Oleh sebab itu, urgensi pemahaman feminisme di Indonesia baginya sangatlah penting karena saat ini Indonesia banyak berhadapan dengan kasus kekerasan seksual dan isu gender lainnya, yang mana dapat dilawan dengan paham feminisme.

“Tapi sebenarnya setiap pergerakan memang akan ada kritiknya, jadi sebenarnya enggak apa-apa kalo #IndonesiaTanpaFeminis ini ada. Ya, asal kritiknya itu membangun dan punya dasar yang jelas, jadi ya harus banyak baca-baca lagi dan paham soal apa sih feminisme itu,” tutupnya.

Kini Sir Pentoel mulai memahami perspektif baik dari sisi #IndonesiaTanpaFeminis dan para aktivis feminis itu sendiri. Dua pandangan tersebut agaknya menjadi pelajaran bagi Sir Pentoel untuk lebih bijak menanggapi perbedaan pandangan.

Teringat ia akan beberapa sosok wanita yang pagi tadi ia temui di jalan dan betapa mandiri para wanita tersebut. Bagaimana seandainya emansipasi wanita yang digalakkan oleh R.A Kartini-yang juga sejalan dengan paham feminis-tidak pernah terjadi. Mungkin tidak akan ia temui polwan-polwan yang mengatur lalu lintas maupun wanita karir yang bepergian sendiri.

Di sisi lain, Sir Pentoel sekali lagi mafhum bahwa banyak perempuan Indonesia yang lebih memilih untuk mengabdikan hidupnya untuk keluarga dan mungkin akan takut dengan bayangan menjadi wanita karir. Bahkan ada juga sebagian wanita yang memilih untuk mengikuti agamanya dengan taat dan memilih untuk menjauh dari pergerakan feminisme.

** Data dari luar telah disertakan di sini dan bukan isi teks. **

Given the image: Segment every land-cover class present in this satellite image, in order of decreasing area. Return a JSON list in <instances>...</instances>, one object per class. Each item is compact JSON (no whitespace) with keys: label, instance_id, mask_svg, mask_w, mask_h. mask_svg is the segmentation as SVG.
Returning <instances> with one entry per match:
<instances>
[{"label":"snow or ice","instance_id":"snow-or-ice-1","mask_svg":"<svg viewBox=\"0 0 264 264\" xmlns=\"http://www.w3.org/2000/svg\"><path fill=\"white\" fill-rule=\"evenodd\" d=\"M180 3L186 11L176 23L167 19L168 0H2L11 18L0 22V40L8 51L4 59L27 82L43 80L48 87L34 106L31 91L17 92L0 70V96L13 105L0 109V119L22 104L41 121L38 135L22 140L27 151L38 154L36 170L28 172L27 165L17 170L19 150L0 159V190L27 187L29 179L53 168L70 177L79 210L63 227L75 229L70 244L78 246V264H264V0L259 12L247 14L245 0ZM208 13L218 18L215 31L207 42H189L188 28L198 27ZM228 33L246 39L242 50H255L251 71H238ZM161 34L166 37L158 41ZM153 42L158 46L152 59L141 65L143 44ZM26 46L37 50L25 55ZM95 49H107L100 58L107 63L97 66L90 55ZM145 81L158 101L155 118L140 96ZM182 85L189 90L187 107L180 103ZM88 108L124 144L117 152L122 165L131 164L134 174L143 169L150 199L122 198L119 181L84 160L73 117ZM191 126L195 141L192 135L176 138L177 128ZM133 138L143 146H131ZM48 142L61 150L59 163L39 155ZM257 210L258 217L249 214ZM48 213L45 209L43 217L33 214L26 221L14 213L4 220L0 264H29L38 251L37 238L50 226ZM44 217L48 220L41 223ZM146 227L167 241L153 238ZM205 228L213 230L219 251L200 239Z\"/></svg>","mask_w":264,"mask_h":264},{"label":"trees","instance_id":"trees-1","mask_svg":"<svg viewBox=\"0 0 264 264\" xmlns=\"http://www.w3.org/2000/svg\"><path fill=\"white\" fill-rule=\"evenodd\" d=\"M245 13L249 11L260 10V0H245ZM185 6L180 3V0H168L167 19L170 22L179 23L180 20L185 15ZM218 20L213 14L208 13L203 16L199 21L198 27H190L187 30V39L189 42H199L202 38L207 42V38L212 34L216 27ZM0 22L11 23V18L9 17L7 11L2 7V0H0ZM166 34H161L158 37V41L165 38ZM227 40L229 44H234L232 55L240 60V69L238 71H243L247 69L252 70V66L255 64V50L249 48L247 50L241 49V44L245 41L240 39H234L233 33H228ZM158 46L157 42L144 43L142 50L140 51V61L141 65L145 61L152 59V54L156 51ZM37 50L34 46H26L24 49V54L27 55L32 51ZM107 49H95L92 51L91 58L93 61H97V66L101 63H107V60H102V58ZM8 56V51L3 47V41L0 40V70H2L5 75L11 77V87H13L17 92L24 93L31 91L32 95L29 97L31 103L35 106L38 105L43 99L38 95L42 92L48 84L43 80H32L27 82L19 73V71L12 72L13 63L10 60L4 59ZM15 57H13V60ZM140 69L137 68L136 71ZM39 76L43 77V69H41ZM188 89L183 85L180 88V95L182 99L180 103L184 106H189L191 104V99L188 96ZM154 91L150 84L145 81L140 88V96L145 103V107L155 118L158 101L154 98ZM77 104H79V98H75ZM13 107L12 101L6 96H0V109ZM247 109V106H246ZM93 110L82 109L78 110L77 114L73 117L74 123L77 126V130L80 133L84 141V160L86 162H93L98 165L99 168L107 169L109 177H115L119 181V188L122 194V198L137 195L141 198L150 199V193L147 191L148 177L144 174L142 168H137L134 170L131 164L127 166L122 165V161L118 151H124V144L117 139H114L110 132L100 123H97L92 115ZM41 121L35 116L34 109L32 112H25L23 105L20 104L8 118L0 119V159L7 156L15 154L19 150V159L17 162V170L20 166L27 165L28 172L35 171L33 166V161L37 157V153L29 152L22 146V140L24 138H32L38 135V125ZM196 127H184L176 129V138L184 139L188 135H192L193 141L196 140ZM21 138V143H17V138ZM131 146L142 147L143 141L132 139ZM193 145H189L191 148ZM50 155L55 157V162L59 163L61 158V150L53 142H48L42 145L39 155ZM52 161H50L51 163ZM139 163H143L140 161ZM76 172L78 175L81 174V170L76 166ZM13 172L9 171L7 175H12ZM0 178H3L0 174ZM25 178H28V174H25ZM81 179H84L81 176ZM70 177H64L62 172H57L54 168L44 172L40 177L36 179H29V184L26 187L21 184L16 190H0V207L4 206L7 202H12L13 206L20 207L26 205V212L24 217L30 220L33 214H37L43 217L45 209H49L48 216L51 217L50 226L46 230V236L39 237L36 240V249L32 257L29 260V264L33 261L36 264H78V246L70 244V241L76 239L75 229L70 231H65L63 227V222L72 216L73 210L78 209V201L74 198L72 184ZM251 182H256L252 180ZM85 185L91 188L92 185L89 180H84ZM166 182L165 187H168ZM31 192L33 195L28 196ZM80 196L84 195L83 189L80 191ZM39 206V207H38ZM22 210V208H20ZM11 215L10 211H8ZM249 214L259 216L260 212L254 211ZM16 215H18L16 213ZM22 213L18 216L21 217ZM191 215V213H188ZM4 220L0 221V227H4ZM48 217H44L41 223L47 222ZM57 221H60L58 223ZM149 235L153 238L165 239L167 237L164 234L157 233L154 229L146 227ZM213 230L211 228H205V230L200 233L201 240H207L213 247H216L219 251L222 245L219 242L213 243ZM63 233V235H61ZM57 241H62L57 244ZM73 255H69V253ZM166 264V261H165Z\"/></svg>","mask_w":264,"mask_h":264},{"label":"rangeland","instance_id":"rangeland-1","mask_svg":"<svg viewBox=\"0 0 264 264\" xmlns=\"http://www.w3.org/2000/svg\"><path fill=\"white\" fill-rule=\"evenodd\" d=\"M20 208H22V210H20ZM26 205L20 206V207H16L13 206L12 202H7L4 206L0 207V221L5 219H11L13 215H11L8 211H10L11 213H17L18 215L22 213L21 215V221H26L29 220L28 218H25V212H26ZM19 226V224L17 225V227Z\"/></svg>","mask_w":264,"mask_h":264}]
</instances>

Maka yang sesungguhnya terjadi adalah kesalahpahaman dalam menerima nilai-nilai yang dibawa oleh pergerakan feminisme itu sendiri. Salah paham itu muncul karena adanya konteks misinterpretasi ajaran agama dan dampak negatif dari patriarki yang telah mengakar di Indonesia.